Figure 6.

Knockdown of Ckb in the PyMT tumor epithelium or systemic cCr therapy decreases lung metastasis burden. (A) PyMT EV, sh59 KD or sh61 KD cells were injected into the tail vein of female FVB/Nj recipients. After 21 days, mice were euthanized and lungs were harvested for metastasis evaluation after lung inflation through the trachea with PBS. The number of metastases was compared across genotypes; the scatter plot shows the burden of individual lungs as the mean ± SEM. Corresponding H&E-stained images of lungs representative of the genotype mean are shown (400× magnification). Data are representative of two independent experiments. (B) EV PyMT cells were injected into the tail vein of female FVB/Nj recipients. The next day, treatment with either vehicle (saline, IP, daily) or cCr (1 g/kg in saline, IP, daily) was initiated.

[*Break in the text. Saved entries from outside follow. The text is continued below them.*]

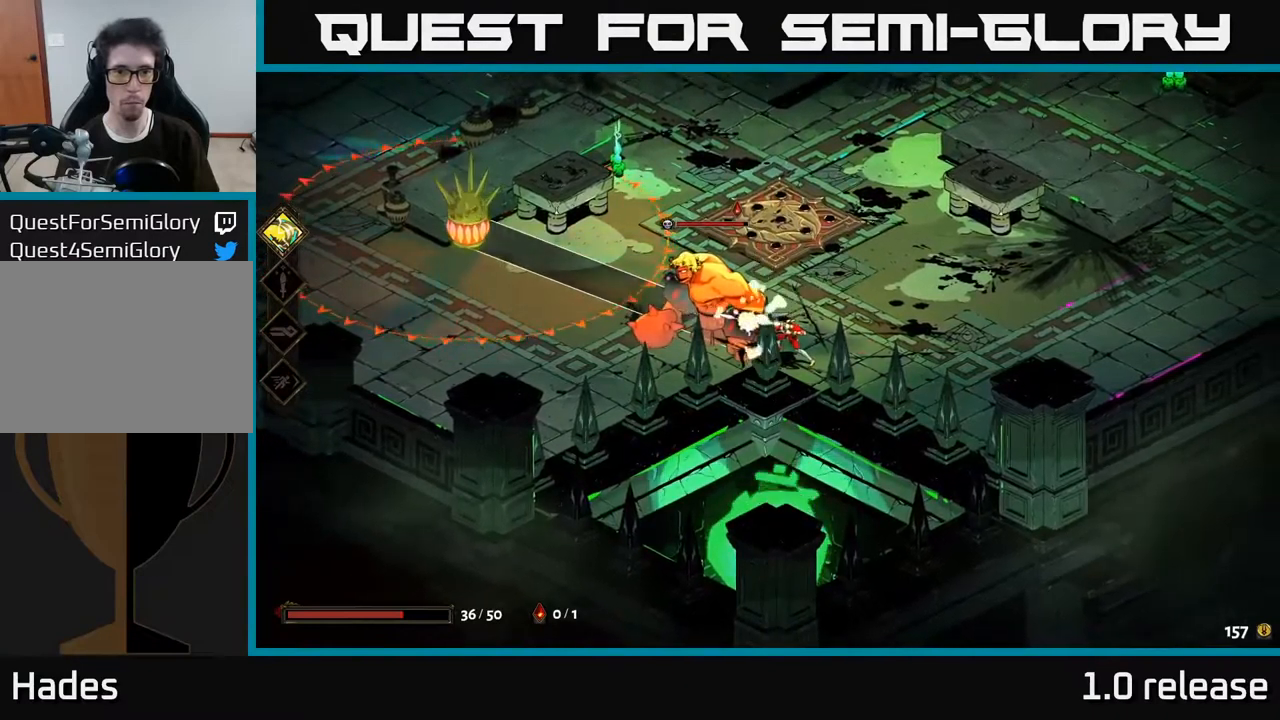
{"buttons": [], "left_stick": "center", "right_stick": "center", "events": [[84, "X", "up"], [300, "left_stick", "left"], [384, "left_stick", "center"]]}
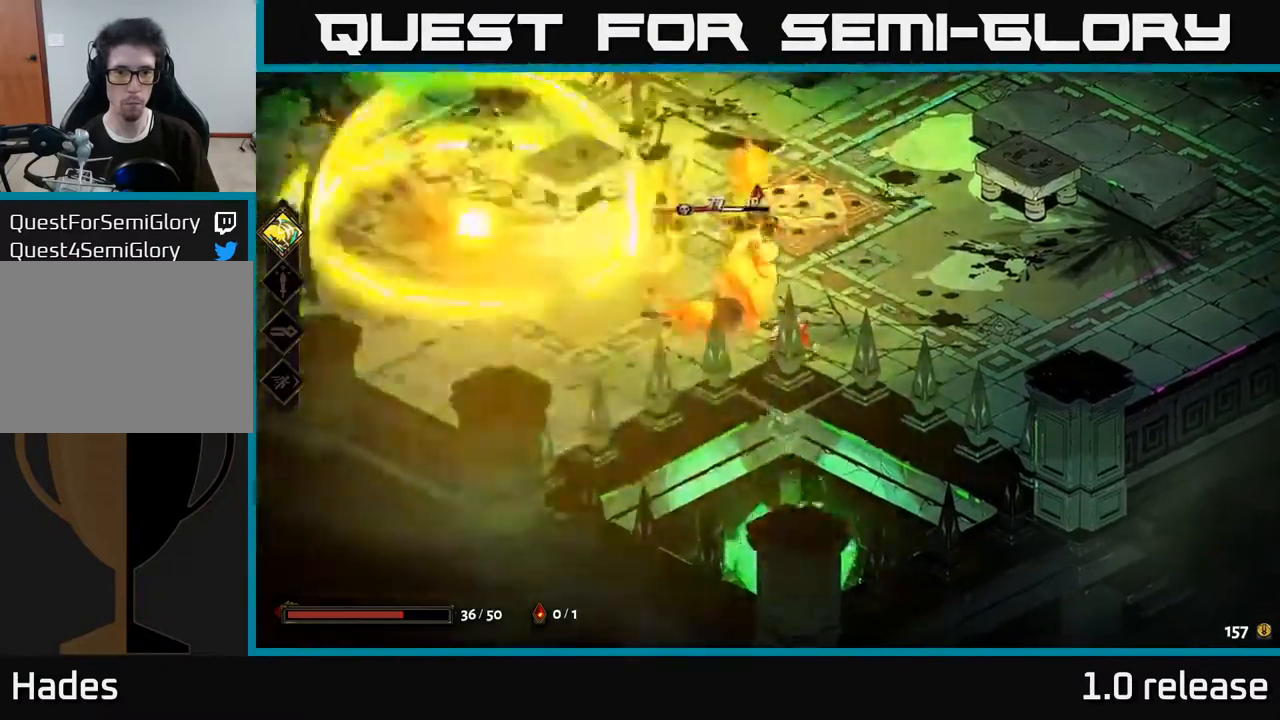
{"buttons": ["X"], "left_stick": "up-left", "right_stick": "center", "events": [[50, "X", "down"], [350, "left_stick", "up-left"]]}
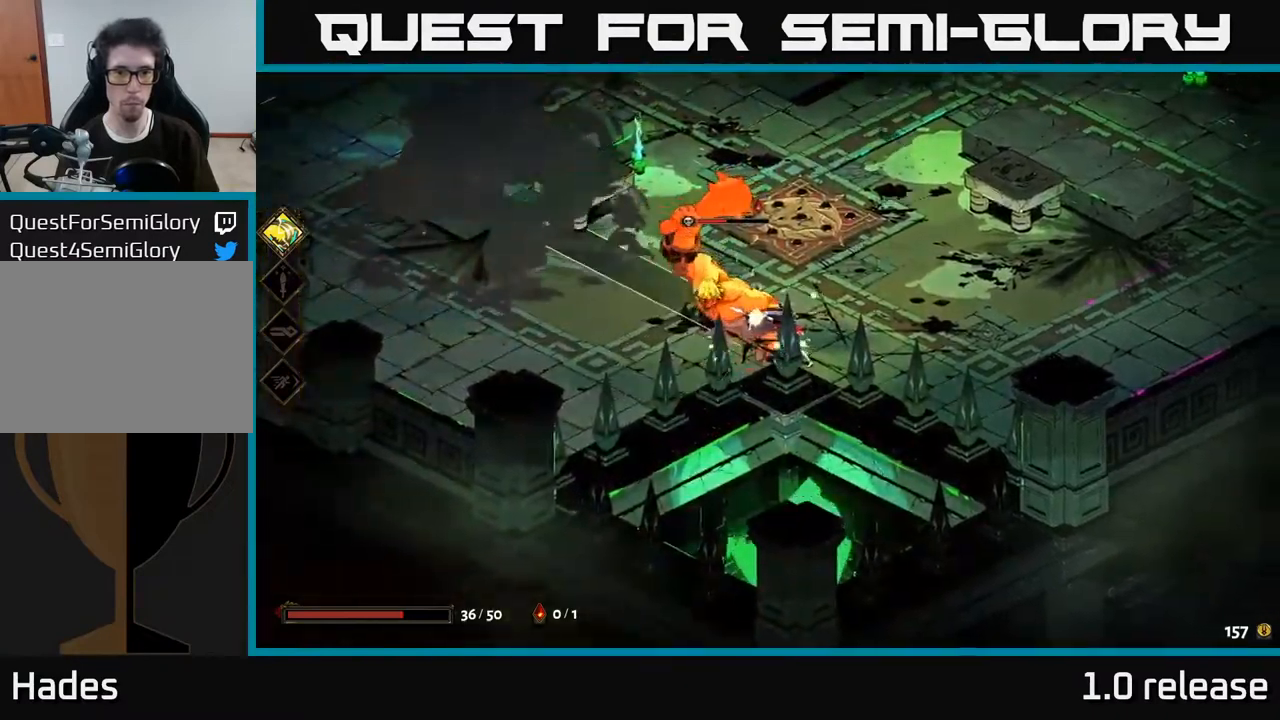
{"buttons": ["X"], "left_stick": "up-left", "right_stick": "center", "events": [[217, "X", "up"], [350, "A", "down"], [400, "X", "down"], [484, "A", "up"]]}
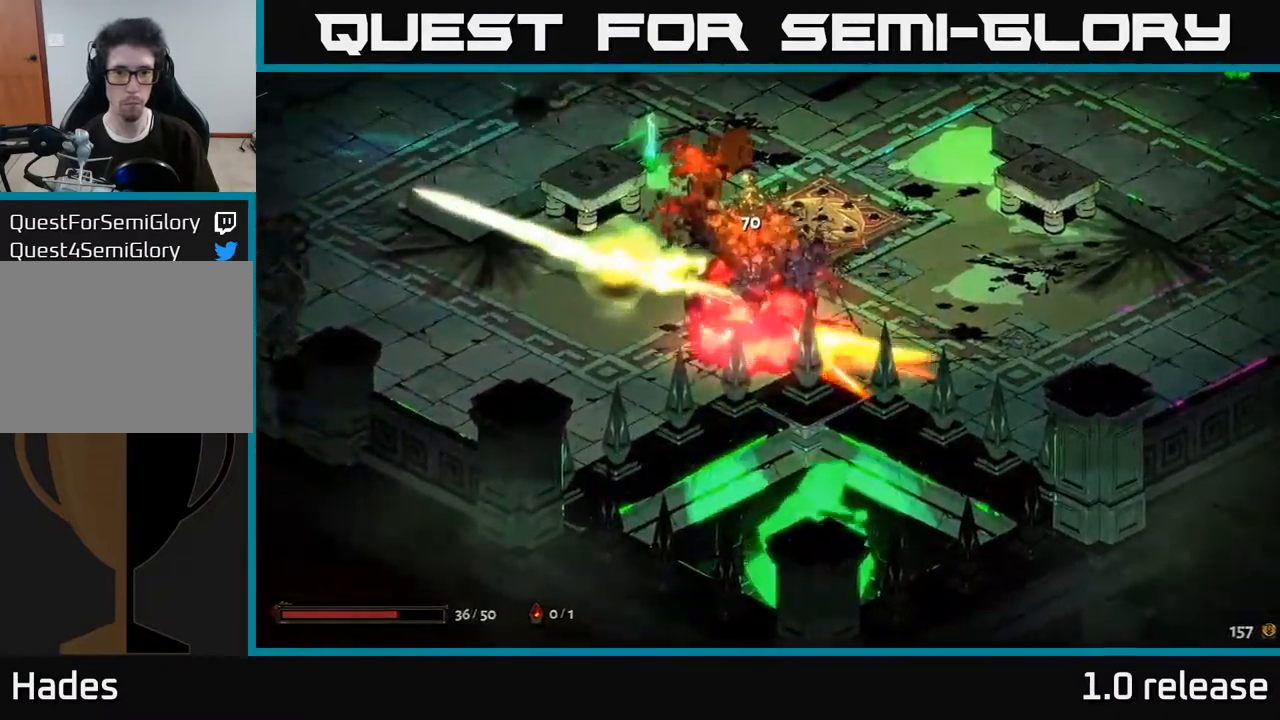
{"buttons": [], "left_stick": "up-left", "right_stick": "center", "events": [[100, "left_stick", "right"], [367, "left_stick", "center"], [400, "X", "up"], [450, "left_stick", "up-left"]]}
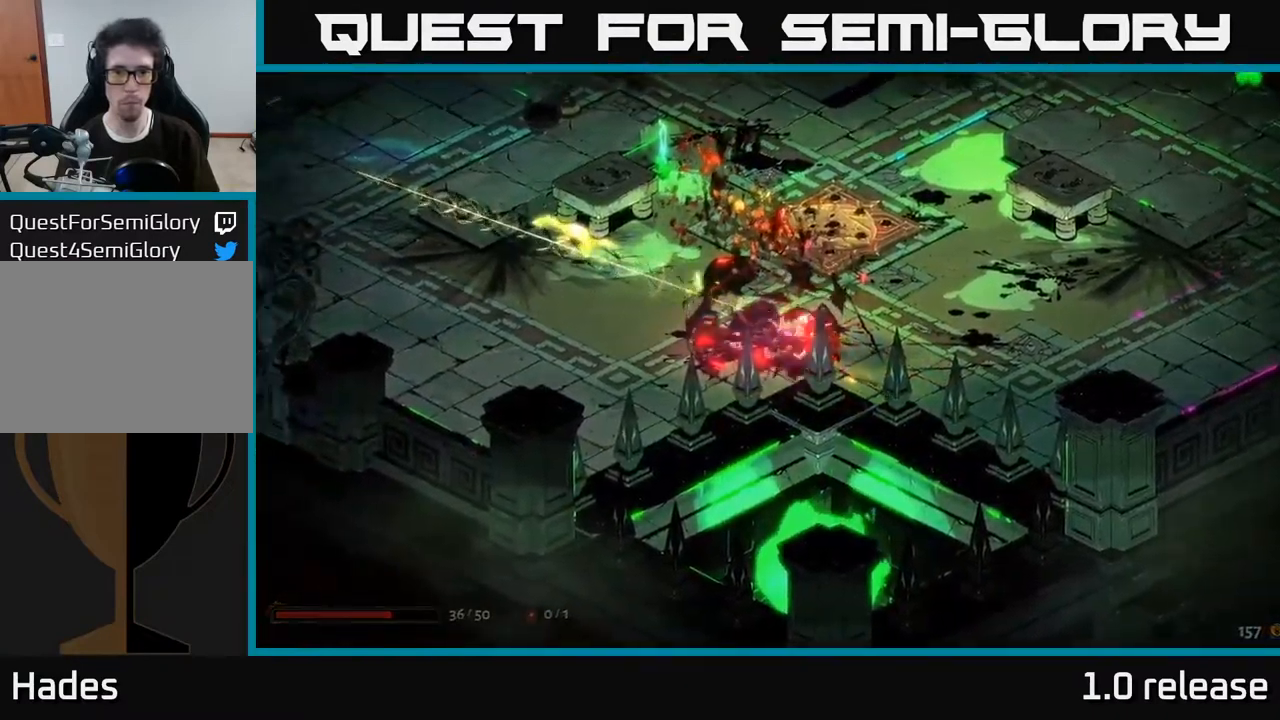
{"buttons": [], "left_stick": "right", "right_stick": "center", "events": [[284, "left_stick", "right"]]}
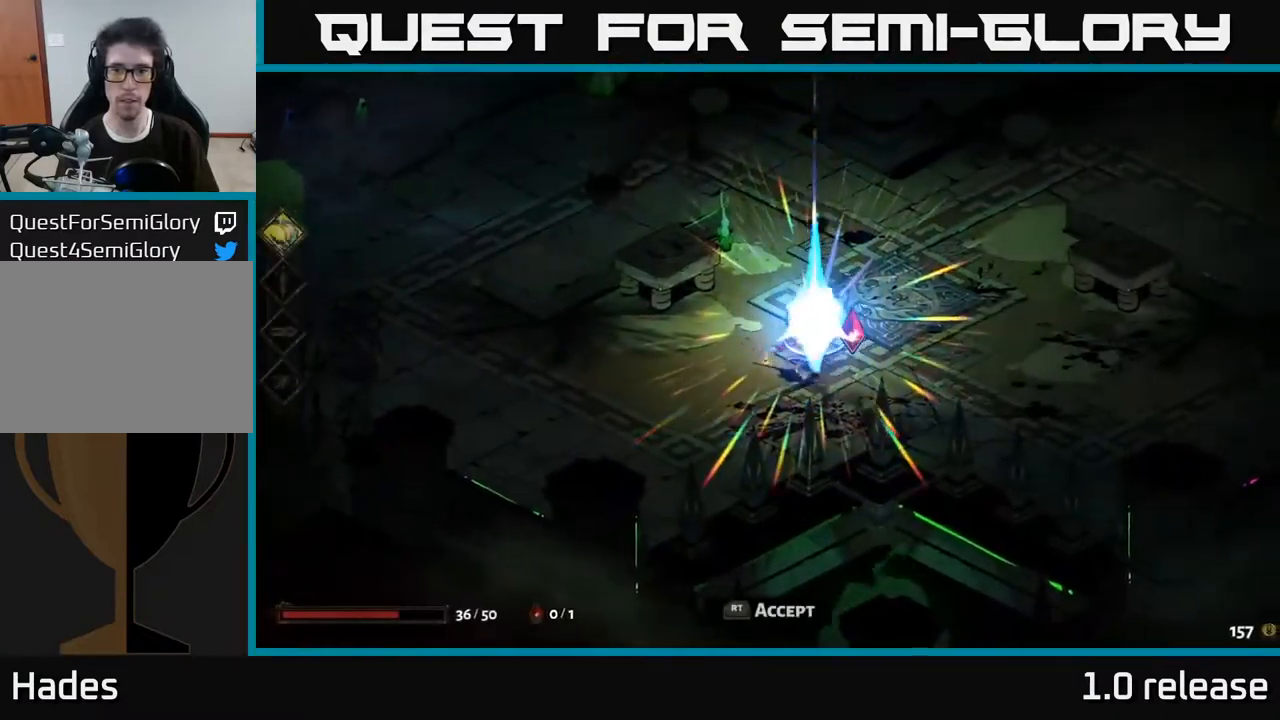
{"buttons": ["A"], "left_stick": "up-right", "right_stick": "center", "events": [[184, "left_stick", "up-right"], [400, "A", "down"]]}
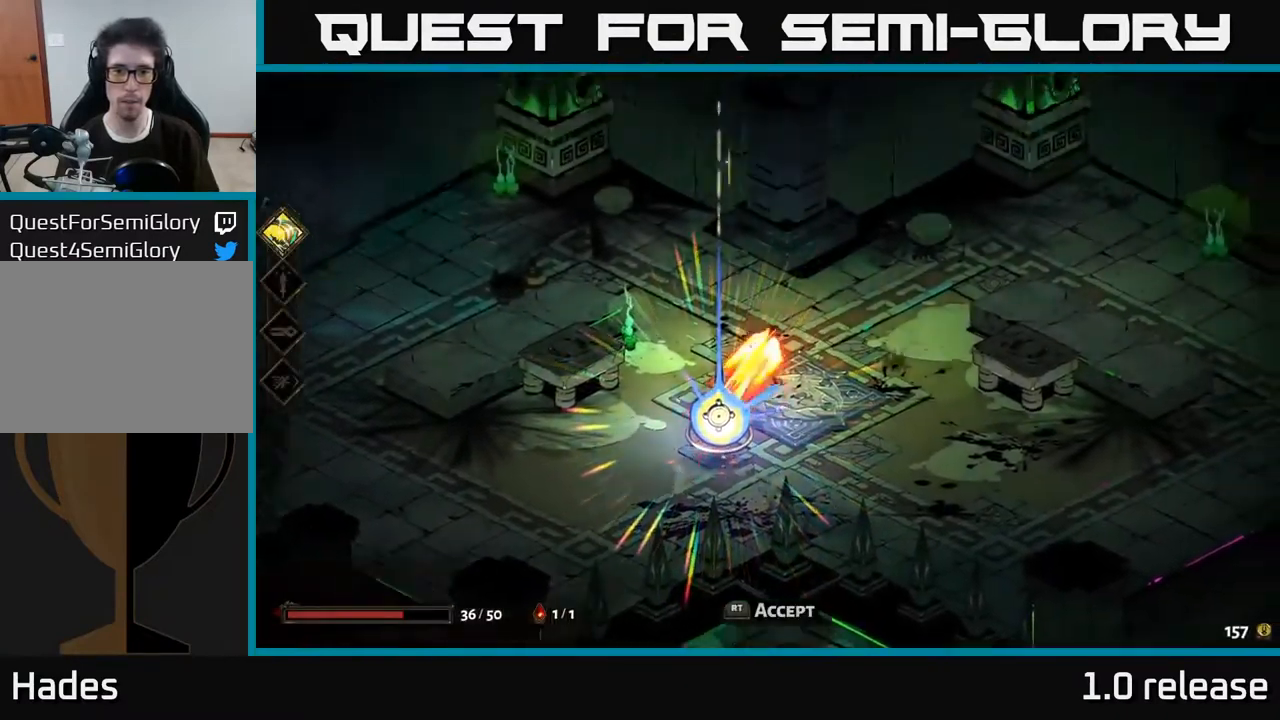
{"buttons": ["A"], "left_stick": "down", "right_stick": "center", "events": [[84, "A", "up"], [184, "left_stick", "down"], [417, "A", "down"]]}
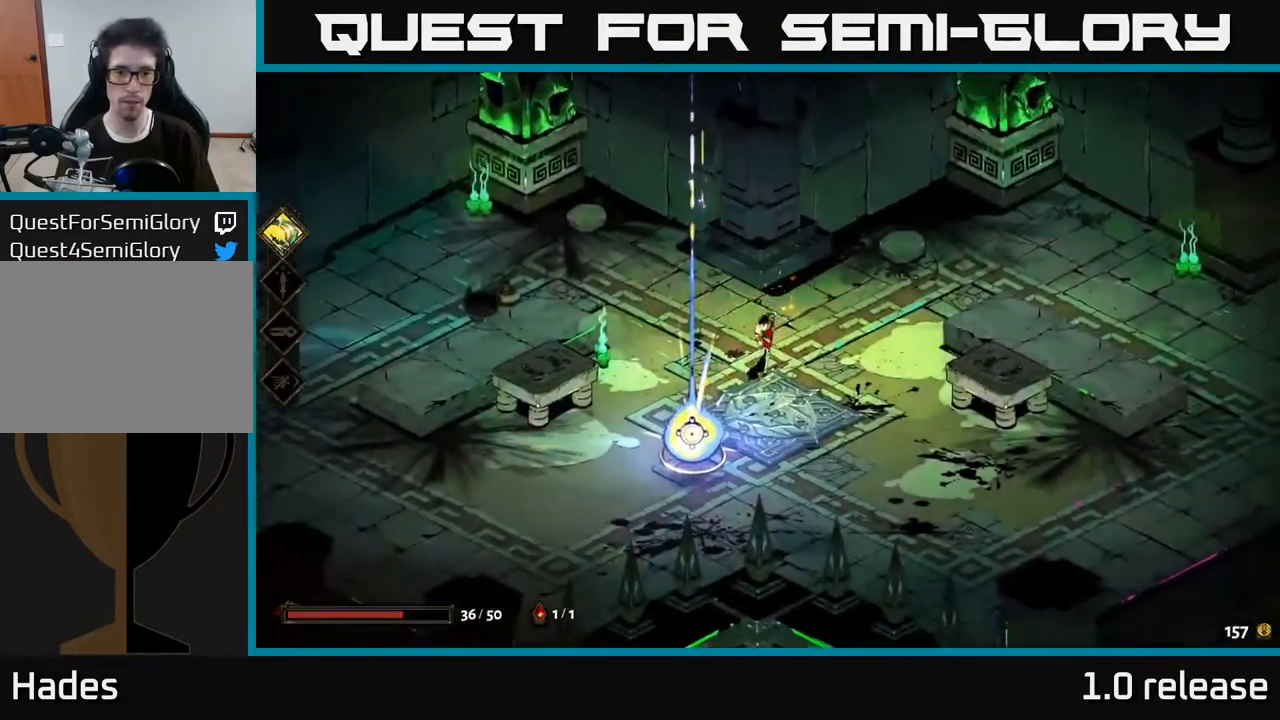
{"buttons": [], "left_stick": "center", "right_stick": "center", "events": [[67, "A", "up"], [184, "A", "down"], [234, "left_stick", "down-left"], [284, "A", "up"], [367, "R2", "down"], [434, "left_stick", "center"], [450, "R2", "up"]]}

After 21 days, the mice were euthanized, and lungs were harvested after inflation with PBS. The total number of surface metastases was counted under a dissecting scope. Most of the mice treated with cCr (5 of 7) did not develop detectable metastases, although 2 mice in each cohort (2/8, saline and 2/7, cCr) developed fewer than 50 metastases. Only in the saline group did the majority of mice develop metastases throughout the lung, with >100 lesions present (5/8 mice; χ2 = 7.634, p = 0.022). Images of whole lungs photographed immediately post-dissection are shown. (C,D) Comparison of total metastases present per lung (C), or the number of macro-metastases per lung (D) when mice were treated with vehicle, or when cCr was administered at either day 1 (Day 1 cCr) or when cCr therapy began at day 7 after the tail vein injection (Day 7 cCr). All lungs were harvested at day 21 post-injection. (E) The mean bodyweight of the mice treated with saline (vehicle) or cCr from panels (C,D).